ABSTRACT The WHO estimates there are approximately 5 million cases of influenza infections annually, with approximately 500,000 deaths occurring globally. The most cost-effective protection against influenza is vaccination. Unfortunately, due to yearly antigenic shifts and drifts, current seasonal vaccines are ineffective. There is a need for a better flu vaccine. In order to design a better flu vaccine, we plan on optimizing the immune synapse using nano/microparticles (MPs) fabricated from the polymer acetalated dextran (Ac-DEX). Our previous data has shown a dependence of particle degradation and optimal immune response against an influenza antigen. Not only does the release of the antigen effect the immune response, the release of the adjuvant is also important. The optimized degradation of both adjuvant and antigen has a drastic change in survival compared to non- optimized formulations. Our particle system is unique because it relies on the highly tunable polymer Ac-DEX. Ac-DEX is ideal for delivery of agents to phagocytic cells because it is acid-sensitive and has significantly increased degradation in the low acid (~pH 5) of the phagosome. In addition to this it has tunable degradation rates that can range from hours to months, which is a unique range from commonly used polyesters (e.g. poly(lactic-co-glycolic acid) (PLGA)) that have degradation on the order of months. Moreover, Ac-DEX is unique from polyesters because its degradation products are pH neutral, and do not have the potential to shift the local pH or damage sensitive payloads. We have three specific aims exploring various optimizations of our particle system. Aim 1 is focused on formulation of the polymer and particles. The release rate of the adjuvant will be explored. Ac-DEX polymer with various cyclic acetal coverages will be fabricated to degrade over a broad range of times.

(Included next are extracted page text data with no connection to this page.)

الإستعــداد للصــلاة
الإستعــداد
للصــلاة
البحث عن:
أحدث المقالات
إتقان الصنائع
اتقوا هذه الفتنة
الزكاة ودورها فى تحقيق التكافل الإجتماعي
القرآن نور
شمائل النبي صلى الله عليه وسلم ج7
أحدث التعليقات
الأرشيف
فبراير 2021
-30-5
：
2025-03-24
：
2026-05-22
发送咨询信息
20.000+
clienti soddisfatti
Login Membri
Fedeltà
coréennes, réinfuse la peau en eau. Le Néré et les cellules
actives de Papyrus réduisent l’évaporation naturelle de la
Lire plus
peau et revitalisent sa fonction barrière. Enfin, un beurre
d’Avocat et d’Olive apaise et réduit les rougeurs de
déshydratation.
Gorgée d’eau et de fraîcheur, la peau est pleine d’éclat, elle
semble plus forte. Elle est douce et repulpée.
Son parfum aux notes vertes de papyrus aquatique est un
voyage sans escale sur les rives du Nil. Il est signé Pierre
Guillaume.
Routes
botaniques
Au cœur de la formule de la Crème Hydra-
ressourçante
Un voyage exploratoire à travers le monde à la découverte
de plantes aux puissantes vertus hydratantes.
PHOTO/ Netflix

In Aim 2 we will evaluate the effect of loading of a novel influenza antigen either on the surface or encapsulated into the MPs. We will explore degradation rates on antigen release as well as delivery routes in determining the optimal delivery of influenza antigens that provide a broad range of protection. In Aim 3 we will explore our optimized system in protecting ferrets. Ferrets are the ideal large animal model for influenza infection. Using this model, we will evaluate the vaccine efficacy of our formulation, in comparison to a commercially available flu vaccine.

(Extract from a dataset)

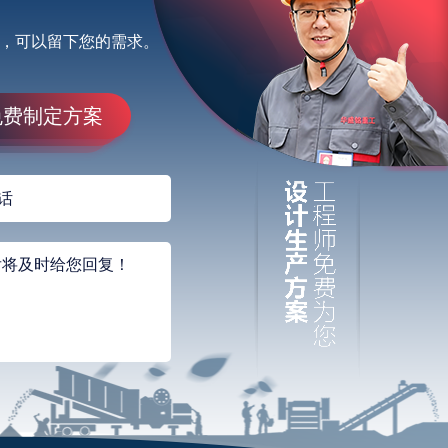
，可以留下您的需求。
免费制定方案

抽象的 世界卫生组织估计每年约有 500 万例流感感染病例，其中约 全球有 50 万人死亡。预防流感最经济有效的方法是接种疫苗。 不幸的是，由于每年的抗原变化和漂移，目前的季节性疫苗无效。有需要 以获得更好的流感疫苗。为了设计更好的流感疫苗，我们计划使用优化免疫突触 由聚合物乙酰化葡聚糖 (Ac-DEX) 制成的纳米/微粒 (MP)。我们之前的数据有 显示了颗粒降解和针对流感抗原的最佳免疫反应的依赖性。不是 仅抗原的释放影响免疫反应，佐剂的释放也很重要。 与非佐剂和抗原的优化降解相比，存活率发生了巨大变化。 优化配方。我们的粒子系统是独一无二的，因为它依赖于高度可调的聚合物 Ac-DEX。 Ac-DEX 是向吞噬细胞递送药剂的理想选择，因为它对酸敏感并且具有显着的 吞噬体在低酸（~pH 5）下降解增加。除此之外，它还具有可调节的衰减 速率范围从几小时到几个月不等，这是与常用聚酯（例如聚酯纤维）不同的独特范围。 聚（乳酸-乙醇酸）（PLGA））的降解时间约为数月。此外，Ac-DEX 是独一无二的 来自聚酯，因为其降解产物的 pH 值为中性，并且没有可能改变局部 pH 值或损坏敏感有效负载。我们有三个具体目标来探索粒子的各种优化 系统。目标 1 侧重于聚合物和颗粒的配方。佐剂的释放速率为 探索过。具有各种环状缩醛覆盖度的 Ac-DEX 聚合物将被制造成在广泛的范围内降解 次。在目标 2 中，我们将评估新型流感抗原负载在表面或表面上的效果。 封装到 MP 中。我们将探索抗原释放的降解率以及递送途径 确定提供广泛保护的流感抗原的最佳递送方式。在目标 3 中，我们将 探索我们保护雪貂的优化系统。雪貂是流感感染的理想大型动物模型。 使用该模型，我们将评估我们配方的疫苗功效，并与商业疫苗进行比较 可用的流感疫苗。